§ READING PASSAGE:
<<<<
# Cuba Vacation......Buses and Classic Cars!



## NS VIA Fan (Apr 30, 2014)

While the other stayed on the beach at the Breezes Resort in Varadero.......there was plenty of time for a tour of the city then a day trip into Havana........Here's a few pictures:


----------



## NS VIA Fan (Apr 30, 2014)

Sign says Terminal and I thought it was the Railway Station in Havana......but its actually the Cruise Ship Terminal.


----------



## NS VIA Fan (Apr 30, 2014)

And those classic cars from the 50s.......theyre everywhere!


----------



## NS VIA Fan (Apr 30, 2014)

>


----------



## Swadian Hardcore (Apr 30, 2014)

Cuba?! Wow, it's not easy to get over there at all!


----------



## NS VIA Fan (Apr 30, 2014)

Quit easy for me as a Canadian. After Florida......Cuba is our most popular winter destination. Over a million Canadians go each year.

Heres a screen shot of the arrivals/departure board a Varadero Airport. Of the 19 departures listed......17 are to Canada with eight going to Toronto alone......three to Montreal......two to Halifax. (You would almost think you were at an Airport in Canada.....not Cuba!)


----------



## brentrain17 (Apr 30, 2014)

Thanks for the great pictures. It must be a challenge to keep those old cars running. Do you think they make their parts when needed? Send me a blue 56 caddy like my grandpa drove!


----------



## Green Maned Lion (Apr 30, 2014)

I've heard a lot of those are American/Russian hybrids mechanically.


----------



## Swadian Hardcore (Apr 30, 2014)

That _is_ a lot of Canadian cities on the board! I'm surprised.


----------



## Bob Dylan (Apr 30, 2014)

Great Pics, and what a nice place for a Vacation! Cubans are known for making do with little or nothing hence the 50s Vehicles still keep on Rolling even held together by coat hangers and Duct Tape! LOL


----------



## SarahZ (Apr 30, 2014)

Oh, how beautiful... :wub:

A good friend of mine has been to Cuba (he is from Victoria, BC) and absolutely loved it. We often talk about visiting, but as an American, I realize the difficulty. It's frustrating, especially since it's a gorgeous city and I'd love to see it.


----------



## railiner (May 1, 2014)
>>>>
§ DATASET RECORDS:
<<<<
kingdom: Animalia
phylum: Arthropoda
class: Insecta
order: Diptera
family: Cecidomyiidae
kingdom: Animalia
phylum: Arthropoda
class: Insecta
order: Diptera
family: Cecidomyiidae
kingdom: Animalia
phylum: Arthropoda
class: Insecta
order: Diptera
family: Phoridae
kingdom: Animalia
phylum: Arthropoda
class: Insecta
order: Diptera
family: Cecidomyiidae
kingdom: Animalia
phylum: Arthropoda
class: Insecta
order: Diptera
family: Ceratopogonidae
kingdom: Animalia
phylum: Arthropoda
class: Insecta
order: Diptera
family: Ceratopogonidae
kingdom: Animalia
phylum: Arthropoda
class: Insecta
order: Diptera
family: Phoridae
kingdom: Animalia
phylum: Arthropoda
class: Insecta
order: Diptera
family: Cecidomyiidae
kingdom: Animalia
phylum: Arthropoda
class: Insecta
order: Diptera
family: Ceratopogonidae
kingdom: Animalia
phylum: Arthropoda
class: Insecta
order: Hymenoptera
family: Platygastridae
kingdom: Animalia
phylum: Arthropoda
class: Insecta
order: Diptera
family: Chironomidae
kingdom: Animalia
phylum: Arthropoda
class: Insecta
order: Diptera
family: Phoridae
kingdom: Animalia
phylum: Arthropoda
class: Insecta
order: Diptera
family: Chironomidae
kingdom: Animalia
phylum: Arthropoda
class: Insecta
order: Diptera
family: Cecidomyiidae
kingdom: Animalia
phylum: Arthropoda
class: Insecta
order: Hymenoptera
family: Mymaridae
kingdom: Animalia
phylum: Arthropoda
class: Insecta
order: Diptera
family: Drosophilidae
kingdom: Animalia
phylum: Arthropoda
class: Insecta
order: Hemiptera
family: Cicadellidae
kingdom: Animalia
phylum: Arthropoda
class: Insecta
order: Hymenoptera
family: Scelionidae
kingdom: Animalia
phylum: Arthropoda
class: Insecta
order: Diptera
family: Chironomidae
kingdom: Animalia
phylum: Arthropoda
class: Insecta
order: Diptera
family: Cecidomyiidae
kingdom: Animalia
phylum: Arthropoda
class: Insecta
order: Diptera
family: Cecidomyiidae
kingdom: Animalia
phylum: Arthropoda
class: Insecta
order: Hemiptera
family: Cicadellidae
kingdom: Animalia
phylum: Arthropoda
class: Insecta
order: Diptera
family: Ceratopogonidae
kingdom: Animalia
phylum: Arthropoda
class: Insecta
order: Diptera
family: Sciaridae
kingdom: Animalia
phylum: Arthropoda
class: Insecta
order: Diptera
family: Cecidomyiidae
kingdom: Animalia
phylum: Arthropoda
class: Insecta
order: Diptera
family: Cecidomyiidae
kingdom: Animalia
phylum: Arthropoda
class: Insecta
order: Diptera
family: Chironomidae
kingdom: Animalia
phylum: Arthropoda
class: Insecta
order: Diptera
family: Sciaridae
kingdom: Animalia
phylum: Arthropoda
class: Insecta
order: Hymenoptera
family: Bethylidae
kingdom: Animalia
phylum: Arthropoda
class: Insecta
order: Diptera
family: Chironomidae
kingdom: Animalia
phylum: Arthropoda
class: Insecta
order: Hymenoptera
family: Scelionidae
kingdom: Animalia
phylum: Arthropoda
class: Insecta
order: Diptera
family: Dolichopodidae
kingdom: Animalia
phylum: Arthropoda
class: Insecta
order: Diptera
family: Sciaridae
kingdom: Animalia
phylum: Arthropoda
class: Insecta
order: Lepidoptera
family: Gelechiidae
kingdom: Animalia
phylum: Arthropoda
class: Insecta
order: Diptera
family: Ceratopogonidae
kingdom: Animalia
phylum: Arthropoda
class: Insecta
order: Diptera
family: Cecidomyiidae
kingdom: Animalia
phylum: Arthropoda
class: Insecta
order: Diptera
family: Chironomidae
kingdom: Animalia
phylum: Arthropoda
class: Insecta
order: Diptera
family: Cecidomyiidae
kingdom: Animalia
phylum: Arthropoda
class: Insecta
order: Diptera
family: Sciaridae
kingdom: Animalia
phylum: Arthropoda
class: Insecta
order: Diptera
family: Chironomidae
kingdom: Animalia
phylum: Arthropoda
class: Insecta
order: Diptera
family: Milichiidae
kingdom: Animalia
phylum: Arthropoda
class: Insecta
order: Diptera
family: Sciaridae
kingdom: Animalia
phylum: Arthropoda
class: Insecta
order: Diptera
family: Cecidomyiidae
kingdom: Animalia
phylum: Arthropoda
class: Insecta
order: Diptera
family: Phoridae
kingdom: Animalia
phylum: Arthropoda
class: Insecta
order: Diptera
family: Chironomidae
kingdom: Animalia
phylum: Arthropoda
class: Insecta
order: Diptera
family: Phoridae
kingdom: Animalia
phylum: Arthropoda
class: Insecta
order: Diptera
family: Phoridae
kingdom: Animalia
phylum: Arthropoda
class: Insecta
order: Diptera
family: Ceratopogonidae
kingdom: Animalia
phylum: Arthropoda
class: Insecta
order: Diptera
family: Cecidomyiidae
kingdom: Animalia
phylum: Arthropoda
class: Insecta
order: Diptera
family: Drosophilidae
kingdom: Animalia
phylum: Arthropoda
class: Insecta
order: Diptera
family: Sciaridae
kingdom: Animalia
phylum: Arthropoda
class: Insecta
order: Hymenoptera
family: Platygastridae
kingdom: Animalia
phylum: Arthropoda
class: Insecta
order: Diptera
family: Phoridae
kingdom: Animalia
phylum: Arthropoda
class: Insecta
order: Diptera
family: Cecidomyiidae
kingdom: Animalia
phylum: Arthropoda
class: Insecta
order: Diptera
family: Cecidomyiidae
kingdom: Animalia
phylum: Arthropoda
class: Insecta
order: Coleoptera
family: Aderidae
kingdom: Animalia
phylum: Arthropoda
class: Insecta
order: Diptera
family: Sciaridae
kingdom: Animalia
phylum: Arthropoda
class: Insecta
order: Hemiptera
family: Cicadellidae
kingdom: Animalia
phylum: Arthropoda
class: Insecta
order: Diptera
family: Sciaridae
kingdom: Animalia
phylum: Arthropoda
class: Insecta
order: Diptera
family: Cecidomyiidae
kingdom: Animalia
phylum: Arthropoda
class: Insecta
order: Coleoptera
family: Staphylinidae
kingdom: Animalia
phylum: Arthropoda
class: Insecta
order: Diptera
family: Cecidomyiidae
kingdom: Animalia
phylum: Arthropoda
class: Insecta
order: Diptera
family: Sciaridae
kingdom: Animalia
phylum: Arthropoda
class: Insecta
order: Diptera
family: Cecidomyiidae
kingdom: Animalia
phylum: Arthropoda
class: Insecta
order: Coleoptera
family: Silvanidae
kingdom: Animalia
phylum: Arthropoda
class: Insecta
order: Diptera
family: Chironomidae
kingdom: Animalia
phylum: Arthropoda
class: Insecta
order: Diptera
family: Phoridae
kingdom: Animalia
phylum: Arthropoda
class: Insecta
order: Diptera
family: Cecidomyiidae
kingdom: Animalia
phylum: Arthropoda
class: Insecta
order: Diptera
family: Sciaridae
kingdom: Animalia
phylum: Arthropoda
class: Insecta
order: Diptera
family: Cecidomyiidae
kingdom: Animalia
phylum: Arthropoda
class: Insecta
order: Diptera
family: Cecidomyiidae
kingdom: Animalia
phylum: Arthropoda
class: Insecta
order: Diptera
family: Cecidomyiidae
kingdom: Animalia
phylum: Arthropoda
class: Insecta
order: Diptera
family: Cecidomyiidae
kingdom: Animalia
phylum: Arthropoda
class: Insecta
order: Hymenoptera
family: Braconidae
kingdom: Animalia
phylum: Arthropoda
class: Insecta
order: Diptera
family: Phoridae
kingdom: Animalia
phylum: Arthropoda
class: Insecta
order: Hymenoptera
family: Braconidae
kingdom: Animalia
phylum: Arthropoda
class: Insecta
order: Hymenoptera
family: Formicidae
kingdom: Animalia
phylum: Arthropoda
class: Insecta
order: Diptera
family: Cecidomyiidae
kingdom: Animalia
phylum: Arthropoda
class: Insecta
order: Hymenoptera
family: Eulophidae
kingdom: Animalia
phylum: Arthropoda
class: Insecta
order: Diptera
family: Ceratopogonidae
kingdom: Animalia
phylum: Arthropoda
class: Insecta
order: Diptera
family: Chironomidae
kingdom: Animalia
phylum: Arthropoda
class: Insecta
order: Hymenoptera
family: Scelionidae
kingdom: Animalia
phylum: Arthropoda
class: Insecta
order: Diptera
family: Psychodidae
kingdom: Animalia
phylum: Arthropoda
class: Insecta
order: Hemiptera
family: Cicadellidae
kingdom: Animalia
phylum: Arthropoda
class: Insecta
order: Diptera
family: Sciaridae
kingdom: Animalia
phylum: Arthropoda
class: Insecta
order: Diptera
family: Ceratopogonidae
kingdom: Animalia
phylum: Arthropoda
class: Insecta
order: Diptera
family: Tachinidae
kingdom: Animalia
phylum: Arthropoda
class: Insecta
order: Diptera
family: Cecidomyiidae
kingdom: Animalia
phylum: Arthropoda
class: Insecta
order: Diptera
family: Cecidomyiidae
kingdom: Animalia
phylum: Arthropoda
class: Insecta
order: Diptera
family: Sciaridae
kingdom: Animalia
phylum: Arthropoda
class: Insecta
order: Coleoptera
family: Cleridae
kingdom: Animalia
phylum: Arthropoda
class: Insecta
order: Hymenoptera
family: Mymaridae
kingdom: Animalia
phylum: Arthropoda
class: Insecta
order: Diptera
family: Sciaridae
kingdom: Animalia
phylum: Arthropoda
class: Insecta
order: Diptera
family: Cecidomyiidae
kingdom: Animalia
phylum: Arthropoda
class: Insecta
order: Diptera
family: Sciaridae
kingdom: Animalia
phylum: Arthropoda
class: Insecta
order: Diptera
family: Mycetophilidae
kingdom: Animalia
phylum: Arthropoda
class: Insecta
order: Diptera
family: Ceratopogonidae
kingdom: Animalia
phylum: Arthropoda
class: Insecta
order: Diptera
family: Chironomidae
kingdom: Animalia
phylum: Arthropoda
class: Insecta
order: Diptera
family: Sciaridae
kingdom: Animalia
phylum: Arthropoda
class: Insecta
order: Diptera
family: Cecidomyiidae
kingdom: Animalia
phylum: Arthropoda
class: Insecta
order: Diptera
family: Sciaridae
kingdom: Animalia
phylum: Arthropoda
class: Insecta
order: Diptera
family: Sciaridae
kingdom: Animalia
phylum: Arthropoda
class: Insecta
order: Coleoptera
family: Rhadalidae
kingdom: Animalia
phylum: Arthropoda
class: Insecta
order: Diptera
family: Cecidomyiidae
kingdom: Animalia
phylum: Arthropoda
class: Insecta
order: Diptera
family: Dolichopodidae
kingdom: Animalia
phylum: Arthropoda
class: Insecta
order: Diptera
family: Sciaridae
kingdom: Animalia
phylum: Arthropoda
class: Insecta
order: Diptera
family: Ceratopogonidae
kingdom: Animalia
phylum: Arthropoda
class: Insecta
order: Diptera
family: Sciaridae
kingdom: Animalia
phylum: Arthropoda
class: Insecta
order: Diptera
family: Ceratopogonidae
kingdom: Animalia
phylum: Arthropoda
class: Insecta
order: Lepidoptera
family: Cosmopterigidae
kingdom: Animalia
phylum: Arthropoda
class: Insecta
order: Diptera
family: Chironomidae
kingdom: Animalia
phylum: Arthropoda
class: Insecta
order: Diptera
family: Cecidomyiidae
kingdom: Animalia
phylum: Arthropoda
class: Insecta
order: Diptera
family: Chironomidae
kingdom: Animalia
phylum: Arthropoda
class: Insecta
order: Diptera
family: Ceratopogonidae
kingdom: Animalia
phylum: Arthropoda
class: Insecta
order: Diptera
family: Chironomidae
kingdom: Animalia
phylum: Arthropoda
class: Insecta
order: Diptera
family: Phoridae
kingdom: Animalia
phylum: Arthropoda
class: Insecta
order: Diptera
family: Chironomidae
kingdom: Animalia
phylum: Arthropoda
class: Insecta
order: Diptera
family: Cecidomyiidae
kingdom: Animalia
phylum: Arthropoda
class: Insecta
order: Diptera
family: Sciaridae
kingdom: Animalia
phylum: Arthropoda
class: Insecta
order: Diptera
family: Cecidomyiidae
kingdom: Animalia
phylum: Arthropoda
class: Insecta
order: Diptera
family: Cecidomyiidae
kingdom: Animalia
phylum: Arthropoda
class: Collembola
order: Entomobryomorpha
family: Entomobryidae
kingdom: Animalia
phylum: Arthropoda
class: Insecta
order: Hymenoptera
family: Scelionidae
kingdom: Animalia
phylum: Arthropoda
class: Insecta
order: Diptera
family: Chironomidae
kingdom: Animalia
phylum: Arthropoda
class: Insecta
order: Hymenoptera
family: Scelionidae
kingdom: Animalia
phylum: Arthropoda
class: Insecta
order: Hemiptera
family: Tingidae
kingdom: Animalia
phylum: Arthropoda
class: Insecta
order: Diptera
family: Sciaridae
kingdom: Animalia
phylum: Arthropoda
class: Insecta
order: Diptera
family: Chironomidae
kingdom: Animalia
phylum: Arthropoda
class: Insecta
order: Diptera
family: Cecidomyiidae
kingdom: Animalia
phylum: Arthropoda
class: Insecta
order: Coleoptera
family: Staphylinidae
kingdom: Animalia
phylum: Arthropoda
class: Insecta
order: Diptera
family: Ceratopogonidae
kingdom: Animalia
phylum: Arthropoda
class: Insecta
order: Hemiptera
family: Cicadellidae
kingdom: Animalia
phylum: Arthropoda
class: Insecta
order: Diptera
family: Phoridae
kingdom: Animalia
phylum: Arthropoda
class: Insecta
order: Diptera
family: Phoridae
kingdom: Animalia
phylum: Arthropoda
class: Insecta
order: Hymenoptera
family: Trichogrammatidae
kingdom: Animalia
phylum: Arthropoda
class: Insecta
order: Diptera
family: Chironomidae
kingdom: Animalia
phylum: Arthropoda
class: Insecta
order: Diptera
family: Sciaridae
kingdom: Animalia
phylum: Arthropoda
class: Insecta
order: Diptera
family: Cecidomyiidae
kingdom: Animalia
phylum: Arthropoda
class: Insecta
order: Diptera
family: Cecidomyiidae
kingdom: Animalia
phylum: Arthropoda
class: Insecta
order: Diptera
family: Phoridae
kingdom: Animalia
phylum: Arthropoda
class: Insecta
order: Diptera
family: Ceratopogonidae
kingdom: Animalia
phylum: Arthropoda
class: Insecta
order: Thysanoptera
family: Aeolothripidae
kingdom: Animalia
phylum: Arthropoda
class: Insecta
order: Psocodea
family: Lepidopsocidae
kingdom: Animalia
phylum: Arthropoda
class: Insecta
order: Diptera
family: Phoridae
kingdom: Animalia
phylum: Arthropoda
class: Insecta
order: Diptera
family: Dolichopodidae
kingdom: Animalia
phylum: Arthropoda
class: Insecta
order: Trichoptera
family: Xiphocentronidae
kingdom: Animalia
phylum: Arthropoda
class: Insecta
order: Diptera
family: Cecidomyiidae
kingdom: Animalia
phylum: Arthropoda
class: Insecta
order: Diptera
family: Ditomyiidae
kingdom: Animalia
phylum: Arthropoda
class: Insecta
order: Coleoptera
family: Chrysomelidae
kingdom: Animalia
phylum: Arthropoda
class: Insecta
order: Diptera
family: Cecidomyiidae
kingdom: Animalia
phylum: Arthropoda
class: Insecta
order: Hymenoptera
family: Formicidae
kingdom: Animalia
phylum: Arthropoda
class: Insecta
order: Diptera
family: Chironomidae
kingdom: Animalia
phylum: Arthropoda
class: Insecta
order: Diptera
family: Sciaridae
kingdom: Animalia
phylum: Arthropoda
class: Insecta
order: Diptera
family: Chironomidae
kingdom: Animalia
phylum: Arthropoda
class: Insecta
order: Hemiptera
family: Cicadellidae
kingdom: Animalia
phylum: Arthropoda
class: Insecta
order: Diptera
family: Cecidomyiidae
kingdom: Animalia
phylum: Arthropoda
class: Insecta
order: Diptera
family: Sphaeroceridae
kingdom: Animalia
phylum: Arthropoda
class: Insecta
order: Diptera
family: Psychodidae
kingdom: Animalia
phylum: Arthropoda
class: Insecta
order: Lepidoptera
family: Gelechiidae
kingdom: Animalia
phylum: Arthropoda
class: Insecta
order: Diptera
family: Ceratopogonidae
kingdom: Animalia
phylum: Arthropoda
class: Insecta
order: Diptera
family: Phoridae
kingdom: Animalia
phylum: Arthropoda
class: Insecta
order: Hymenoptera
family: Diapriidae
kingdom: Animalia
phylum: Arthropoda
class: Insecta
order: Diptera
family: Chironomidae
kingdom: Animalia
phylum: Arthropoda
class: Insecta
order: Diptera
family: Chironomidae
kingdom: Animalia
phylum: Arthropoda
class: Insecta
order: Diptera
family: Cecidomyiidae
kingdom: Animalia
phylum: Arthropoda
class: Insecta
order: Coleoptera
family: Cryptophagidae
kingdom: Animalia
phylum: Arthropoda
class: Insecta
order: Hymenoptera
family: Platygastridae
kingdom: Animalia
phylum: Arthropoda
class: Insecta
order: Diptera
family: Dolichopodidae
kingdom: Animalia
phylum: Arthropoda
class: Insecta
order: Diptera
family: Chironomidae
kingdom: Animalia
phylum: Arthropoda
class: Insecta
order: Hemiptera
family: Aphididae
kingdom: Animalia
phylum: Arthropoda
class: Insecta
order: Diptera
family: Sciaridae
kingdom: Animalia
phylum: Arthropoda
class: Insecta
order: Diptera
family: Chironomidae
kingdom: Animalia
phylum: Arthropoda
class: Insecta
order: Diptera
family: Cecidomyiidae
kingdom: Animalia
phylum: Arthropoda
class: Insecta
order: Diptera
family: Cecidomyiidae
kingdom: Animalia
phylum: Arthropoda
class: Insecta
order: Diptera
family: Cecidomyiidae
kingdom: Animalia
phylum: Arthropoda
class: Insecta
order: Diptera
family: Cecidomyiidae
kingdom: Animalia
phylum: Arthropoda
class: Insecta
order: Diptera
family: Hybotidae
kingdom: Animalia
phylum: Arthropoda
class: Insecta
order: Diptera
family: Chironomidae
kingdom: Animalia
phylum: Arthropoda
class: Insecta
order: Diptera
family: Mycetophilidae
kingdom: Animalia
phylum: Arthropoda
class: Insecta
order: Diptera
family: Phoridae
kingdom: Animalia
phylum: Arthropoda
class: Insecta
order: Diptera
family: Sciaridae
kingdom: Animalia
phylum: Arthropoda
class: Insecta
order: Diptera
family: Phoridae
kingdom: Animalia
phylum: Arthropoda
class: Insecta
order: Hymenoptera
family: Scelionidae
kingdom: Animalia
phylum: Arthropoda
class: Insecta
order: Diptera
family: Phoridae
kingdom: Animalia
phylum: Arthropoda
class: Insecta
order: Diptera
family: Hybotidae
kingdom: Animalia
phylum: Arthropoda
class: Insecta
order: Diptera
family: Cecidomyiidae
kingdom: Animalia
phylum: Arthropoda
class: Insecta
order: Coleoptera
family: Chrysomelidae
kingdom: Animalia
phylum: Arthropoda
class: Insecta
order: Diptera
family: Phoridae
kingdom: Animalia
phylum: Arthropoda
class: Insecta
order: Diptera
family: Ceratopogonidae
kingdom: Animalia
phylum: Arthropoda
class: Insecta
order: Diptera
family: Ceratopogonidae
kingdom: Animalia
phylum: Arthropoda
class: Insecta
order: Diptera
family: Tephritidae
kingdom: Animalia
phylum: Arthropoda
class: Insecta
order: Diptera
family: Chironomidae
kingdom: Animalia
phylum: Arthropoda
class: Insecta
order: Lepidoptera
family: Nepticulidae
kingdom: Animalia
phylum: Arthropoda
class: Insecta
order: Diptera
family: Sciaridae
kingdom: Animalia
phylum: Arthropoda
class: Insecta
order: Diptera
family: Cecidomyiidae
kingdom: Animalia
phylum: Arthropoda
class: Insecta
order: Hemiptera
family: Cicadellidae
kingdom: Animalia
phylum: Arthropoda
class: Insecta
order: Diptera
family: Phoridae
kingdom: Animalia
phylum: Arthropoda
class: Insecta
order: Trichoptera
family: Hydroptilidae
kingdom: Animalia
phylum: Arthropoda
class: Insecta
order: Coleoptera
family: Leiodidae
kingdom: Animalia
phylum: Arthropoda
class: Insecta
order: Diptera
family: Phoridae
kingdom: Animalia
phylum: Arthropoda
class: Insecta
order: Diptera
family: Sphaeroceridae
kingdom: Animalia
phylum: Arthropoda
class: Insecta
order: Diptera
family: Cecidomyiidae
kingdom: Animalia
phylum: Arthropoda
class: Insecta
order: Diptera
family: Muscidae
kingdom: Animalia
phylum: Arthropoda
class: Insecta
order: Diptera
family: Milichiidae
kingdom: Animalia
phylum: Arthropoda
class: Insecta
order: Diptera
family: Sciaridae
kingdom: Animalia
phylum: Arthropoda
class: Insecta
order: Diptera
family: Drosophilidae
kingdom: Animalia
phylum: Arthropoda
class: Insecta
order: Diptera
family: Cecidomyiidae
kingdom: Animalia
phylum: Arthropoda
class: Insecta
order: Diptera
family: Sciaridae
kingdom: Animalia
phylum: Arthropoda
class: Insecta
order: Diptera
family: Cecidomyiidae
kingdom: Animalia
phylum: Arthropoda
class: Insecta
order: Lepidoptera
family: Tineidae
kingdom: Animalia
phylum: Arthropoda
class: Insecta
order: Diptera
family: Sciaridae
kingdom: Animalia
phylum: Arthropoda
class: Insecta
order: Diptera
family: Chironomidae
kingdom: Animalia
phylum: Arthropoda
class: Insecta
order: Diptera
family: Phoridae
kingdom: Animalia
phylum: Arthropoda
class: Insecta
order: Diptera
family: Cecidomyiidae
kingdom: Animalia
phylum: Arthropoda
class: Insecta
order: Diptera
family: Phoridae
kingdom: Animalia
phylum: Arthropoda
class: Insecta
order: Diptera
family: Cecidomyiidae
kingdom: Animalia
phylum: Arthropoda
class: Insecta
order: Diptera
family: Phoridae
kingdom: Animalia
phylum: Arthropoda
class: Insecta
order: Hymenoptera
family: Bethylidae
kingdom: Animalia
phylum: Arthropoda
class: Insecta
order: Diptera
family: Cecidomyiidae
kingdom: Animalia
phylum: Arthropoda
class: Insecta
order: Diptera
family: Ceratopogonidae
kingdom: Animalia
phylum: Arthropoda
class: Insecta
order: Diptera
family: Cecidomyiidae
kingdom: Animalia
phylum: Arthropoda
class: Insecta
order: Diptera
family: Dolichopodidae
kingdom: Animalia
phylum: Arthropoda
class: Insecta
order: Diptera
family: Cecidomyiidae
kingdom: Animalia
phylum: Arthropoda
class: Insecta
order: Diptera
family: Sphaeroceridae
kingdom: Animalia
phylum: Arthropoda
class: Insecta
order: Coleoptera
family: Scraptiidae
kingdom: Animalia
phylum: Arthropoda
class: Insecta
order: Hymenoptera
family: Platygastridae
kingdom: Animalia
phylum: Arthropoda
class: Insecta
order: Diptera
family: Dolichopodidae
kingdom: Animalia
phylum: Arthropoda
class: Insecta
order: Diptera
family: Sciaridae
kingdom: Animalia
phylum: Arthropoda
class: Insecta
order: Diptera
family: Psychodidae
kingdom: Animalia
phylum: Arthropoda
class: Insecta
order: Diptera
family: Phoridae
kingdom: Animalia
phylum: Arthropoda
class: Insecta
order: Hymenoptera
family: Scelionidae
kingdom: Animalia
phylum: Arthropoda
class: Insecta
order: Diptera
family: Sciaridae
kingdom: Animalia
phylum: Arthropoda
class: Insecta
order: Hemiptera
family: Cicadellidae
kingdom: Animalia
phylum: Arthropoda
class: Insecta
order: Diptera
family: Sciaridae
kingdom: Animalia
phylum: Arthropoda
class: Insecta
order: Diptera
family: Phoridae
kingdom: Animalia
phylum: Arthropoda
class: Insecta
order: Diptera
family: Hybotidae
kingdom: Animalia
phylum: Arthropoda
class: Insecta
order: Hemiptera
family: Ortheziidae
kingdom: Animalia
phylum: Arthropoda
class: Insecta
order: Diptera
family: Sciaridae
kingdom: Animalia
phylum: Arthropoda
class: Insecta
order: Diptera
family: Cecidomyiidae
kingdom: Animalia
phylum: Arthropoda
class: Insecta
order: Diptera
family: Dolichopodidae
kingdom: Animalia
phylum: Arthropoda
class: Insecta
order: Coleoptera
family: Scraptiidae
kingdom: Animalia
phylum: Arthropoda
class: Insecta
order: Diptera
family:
>>>>
§ PROBLEM SET:
A) Output the part of the Cuba vacation thread starting with "A good friend" and going on through "love to see it.".
B) In the Cuba vacation thread, how many of the 19 departures listed on the Varadero Airport board were to Canada?
C) For each statement, say yes or no according to the Cuba vacation thread, and quote the words that decide it: (i) The sign reading "Terminal" was at the railway station in Havana. (ii) Eight of the departures on the board were going to Toronto. (iii) SarahZ's friend who has been to Cuba is from Victoria, BC.
The rows are separate material, unrelated to the Cuba vacation thread.

§ THE ANSWERS:
A)
A good friend of mine has been to Cuba (he is from Victoria, BC) and absolutely loved it. We often talk about visiting, but as an American, I realize the difficulty. It's frustrating, especially since it's a gorgeous city and I'd love to see it.

B) 17

C)
(i) No: "but its actually the Cruise Ship Terminal."
(ii) Yes: "eight going to Toronto alone"
(iii) Yes: "he is from Victoria, BC"